Methodological Strengths

  • Cluster randomization at the GP level with pathogen testing for all enrolled subjects.
  • Prospective follow-up of RSV-positive patients capturing clinical outcomes and costs.

Limitations

  • Primary ARI vs ILI comparison yielded wide CIs with non-significant OR; power limited by enrollment variability.
  • Specificity of the high-sensitivity ARI variant was low (30.8%), which may increase testing burden.

Future Directions: Validate refined ARI qualifiers in larger multicountry cohorts, integrate with rapid diagnostics, and assess impacts on vaccine effectiveness studies and resource allocation.

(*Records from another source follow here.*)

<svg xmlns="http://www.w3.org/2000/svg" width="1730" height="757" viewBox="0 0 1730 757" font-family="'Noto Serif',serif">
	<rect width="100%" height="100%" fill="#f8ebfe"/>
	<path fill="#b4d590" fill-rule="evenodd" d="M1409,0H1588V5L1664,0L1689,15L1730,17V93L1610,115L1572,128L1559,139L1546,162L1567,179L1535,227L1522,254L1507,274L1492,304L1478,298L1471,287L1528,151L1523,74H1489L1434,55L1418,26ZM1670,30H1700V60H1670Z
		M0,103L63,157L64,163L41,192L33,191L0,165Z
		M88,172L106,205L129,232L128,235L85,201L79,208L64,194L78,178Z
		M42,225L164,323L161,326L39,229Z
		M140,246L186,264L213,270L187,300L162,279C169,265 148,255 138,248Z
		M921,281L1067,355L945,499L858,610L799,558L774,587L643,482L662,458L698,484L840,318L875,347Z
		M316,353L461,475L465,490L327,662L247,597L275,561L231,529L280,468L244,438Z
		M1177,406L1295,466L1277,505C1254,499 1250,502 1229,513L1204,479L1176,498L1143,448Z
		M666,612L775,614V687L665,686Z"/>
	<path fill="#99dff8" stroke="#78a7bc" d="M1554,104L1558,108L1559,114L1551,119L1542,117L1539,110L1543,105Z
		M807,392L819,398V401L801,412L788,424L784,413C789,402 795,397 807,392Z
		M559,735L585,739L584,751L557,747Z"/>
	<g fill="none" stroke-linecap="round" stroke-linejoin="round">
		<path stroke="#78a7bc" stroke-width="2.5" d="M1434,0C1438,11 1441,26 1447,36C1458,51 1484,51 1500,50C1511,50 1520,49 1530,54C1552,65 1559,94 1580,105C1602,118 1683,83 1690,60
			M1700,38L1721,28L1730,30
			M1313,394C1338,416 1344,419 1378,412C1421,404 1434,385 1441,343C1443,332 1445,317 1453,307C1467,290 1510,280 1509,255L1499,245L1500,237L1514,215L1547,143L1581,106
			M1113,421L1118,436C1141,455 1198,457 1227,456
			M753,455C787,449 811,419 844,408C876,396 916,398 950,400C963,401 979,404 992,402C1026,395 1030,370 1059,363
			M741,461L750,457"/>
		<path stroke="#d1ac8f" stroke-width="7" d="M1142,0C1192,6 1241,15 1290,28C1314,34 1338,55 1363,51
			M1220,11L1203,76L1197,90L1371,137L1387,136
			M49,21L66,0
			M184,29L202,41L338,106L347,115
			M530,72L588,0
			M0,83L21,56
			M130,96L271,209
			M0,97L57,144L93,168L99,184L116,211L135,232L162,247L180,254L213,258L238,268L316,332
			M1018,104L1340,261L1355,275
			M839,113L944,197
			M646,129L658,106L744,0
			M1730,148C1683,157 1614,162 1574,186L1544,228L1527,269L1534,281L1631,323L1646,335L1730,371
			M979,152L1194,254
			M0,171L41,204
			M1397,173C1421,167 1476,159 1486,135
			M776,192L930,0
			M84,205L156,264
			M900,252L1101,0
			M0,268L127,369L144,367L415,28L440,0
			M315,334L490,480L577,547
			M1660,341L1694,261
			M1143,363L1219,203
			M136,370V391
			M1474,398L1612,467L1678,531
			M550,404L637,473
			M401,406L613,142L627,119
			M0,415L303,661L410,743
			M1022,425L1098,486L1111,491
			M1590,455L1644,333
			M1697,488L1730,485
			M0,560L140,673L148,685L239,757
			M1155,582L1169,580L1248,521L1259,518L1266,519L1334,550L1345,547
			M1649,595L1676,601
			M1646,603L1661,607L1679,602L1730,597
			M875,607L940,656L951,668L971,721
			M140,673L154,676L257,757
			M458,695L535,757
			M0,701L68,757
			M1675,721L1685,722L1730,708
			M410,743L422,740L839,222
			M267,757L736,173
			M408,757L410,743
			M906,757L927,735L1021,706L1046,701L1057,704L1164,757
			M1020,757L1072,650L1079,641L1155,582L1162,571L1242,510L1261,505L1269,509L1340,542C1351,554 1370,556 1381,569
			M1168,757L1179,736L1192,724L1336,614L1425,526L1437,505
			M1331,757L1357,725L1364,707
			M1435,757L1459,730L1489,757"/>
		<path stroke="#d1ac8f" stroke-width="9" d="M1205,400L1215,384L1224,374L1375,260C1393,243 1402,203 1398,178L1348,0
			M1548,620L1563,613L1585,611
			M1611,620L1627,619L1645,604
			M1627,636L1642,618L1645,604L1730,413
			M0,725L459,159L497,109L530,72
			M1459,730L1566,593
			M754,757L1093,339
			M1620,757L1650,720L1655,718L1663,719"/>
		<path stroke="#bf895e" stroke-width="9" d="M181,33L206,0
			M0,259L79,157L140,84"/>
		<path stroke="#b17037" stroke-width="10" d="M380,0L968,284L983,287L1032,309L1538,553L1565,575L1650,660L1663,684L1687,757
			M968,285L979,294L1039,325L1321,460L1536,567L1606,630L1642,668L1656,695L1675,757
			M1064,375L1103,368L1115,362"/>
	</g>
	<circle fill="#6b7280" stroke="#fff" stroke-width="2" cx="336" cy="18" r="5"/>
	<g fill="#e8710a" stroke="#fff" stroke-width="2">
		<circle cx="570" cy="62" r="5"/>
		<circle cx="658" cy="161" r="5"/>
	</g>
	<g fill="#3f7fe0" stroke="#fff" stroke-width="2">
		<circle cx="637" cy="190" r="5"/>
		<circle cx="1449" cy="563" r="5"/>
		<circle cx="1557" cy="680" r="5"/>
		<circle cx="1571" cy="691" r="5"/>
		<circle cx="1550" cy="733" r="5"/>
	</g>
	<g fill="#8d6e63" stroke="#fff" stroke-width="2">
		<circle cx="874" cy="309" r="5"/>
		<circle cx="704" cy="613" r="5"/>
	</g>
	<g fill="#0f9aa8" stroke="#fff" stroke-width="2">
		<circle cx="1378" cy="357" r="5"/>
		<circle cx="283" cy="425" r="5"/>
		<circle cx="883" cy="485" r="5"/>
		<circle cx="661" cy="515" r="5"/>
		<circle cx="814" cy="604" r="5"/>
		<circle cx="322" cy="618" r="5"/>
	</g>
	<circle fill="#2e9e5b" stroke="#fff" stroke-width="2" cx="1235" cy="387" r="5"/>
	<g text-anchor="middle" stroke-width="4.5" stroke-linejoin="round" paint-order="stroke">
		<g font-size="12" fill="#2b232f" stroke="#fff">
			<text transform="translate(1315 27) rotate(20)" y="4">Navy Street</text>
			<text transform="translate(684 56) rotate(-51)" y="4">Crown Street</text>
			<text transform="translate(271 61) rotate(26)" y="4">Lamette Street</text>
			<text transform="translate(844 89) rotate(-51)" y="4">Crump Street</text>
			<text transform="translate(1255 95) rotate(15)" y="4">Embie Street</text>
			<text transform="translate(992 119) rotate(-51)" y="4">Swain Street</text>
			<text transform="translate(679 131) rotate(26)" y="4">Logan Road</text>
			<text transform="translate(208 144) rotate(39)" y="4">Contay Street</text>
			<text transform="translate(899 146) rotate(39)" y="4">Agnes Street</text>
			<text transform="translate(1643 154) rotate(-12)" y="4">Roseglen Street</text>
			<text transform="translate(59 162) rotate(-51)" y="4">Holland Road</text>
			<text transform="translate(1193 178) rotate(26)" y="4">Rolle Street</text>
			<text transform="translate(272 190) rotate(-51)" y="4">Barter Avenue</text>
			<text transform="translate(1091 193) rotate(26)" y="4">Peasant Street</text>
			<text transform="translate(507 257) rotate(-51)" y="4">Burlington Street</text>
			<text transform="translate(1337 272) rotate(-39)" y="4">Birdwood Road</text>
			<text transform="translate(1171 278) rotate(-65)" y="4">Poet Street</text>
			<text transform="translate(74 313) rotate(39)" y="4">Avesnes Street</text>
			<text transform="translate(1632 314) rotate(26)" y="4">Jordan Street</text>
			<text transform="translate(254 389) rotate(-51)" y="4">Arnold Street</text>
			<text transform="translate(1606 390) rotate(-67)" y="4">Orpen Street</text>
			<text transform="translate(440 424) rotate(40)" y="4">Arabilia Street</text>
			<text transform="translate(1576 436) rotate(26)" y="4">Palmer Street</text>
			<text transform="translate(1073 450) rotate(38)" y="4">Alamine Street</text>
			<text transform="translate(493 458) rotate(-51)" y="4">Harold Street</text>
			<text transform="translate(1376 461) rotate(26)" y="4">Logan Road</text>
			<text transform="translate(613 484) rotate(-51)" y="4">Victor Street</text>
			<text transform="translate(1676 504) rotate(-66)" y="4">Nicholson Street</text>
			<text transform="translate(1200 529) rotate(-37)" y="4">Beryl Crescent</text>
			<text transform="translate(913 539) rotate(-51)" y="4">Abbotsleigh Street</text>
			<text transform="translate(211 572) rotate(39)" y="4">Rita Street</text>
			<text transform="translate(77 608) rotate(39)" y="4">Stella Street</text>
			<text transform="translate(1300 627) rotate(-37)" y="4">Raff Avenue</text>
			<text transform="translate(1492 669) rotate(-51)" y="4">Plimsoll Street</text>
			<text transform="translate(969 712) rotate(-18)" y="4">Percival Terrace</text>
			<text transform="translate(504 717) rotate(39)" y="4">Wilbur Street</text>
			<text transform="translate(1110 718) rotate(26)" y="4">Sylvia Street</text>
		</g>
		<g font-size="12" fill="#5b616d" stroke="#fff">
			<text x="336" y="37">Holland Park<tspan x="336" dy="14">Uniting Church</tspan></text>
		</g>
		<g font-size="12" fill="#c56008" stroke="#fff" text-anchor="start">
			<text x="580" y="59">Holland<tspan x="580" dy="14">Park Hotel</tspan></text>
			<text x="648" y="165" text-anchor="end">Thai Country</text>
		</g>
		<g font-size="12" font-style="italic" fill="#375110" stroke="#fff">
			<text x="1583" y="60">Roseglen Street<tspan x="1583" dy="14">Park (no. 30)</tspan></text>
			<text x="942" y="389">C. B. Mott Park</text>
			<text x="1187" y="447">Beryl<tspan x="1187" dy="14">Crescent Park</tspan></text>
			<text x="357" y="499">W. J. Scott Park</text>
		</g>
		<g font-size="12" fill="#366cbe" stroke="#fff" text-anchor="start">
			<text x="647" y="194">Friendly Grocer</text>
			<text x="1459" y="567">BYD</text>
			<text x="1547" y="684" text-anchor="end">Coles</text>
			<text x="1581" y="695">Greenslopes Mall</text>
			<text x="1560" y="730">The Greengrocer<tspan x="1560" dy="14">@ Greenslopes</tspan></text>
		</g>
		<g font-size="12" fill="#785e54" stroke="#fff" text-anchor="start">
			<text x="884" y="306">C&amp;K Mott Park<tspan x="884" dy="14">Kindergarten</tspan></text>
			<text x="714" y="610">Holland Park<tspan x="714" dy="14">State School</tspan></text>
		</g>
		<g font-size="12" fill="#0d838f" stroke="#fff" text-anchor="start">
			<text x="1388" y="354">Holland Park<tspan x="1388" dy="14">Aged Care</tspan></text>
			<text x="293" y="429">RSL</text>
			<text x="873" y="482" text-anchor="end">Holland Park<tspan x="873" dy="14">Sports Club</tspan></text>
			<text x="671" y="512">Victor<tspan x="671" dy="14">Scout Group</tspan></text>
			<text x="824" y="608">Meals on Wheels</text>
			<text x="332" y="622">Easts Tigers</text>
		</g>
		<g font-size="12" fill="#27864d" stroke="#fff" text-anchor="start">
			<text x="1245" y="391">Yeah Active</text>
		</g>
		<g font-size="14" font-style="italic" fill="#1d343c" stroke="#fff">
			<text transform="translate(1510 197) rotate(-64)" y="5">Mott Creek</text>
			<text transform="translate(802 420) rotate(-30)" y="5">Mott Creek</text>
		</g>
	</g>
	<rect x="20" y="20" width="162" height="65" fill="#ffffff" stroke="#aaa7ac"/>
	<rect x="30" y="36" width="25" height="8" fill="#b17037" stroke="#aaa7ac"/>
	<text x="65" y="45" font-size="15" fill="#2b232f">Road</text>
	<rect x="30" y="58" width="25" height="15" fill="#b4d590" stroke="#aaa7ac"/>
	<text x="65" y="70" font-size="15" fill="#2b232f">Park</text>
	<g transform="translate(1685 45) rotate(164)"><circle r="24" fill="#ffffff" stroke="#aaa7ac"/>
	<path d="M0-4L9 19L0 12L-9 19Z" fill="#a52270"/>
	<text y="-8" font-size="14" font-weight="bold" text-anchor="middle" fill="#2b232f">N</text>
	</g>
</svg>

INTRODUCTION: In Europe, surveillance of respiratory syncytial virus (RSV) has been recently incorporated into existing influenza monitoring platforms that are based on influenza-like illness (ILI) or acute respiratory infection (ARI) case definitions. This study aims to compare RSV rates captured by ARI versus ILI case definitions and to describe the clinical and economic trajectories of RSV in older adults. METHODS: The study was conducted in Italy during the 2023/2024 and 2024/2025 seasons. Thirty-eight general practitioners were randomized 1:1 to enroll individuals ≥ 50 years presenting for care and meeting the European criteria for ARI or ILI, respectively. Alternative definitions were also explored. All subjects were tested for respiratory pathogens. RSV-positive individuals were followed for up to one month. RESULTS: Of 1431 patients (ARI: 741; ILI: 690) included, 5.2% tested positive for RSV. Odds of RSV in the ARI group (5.8%) was 26% higher than in the ILI group (4.6%) [odds ratio (OR) 1.26; 95% CI 0.60-2.65]. Exclusion of GPs with unexpectedly low enrollment rates increased the OR to 1.67 (95% CI 0.80-3.42). Conversely, adults in the ILI group showed higher rates of influenza A (OR 0.83; 95% CI 0.47-1.44) and SARS-CoV-2 (OR 0.57; 95% CI 0.34-0.95). A proposed alternative case definition, denoted as ARI with wheezing and/or productive cough and/or rhonchi and/or dyspnea was sensitive at 92.0% and specific at 30.8%. Among 75 RSV-positive outpatients, the case-complication, case-hospitalization and case-fatality rates were 30.7%, 2.7%, and 1.3%, respectively. The mean costs per RSV case were € 168.71 from the payer perspective and up to € 899.51 from the societal perspective. CONCLUSIONS: Compared to a highly sensitive ARI definition, ILI-based surveillance likely underestimates the incidence of RSV. Further qualifiers can enhance specificity of the ARI case definition. The study confirms a significant burden of RSV in older adults.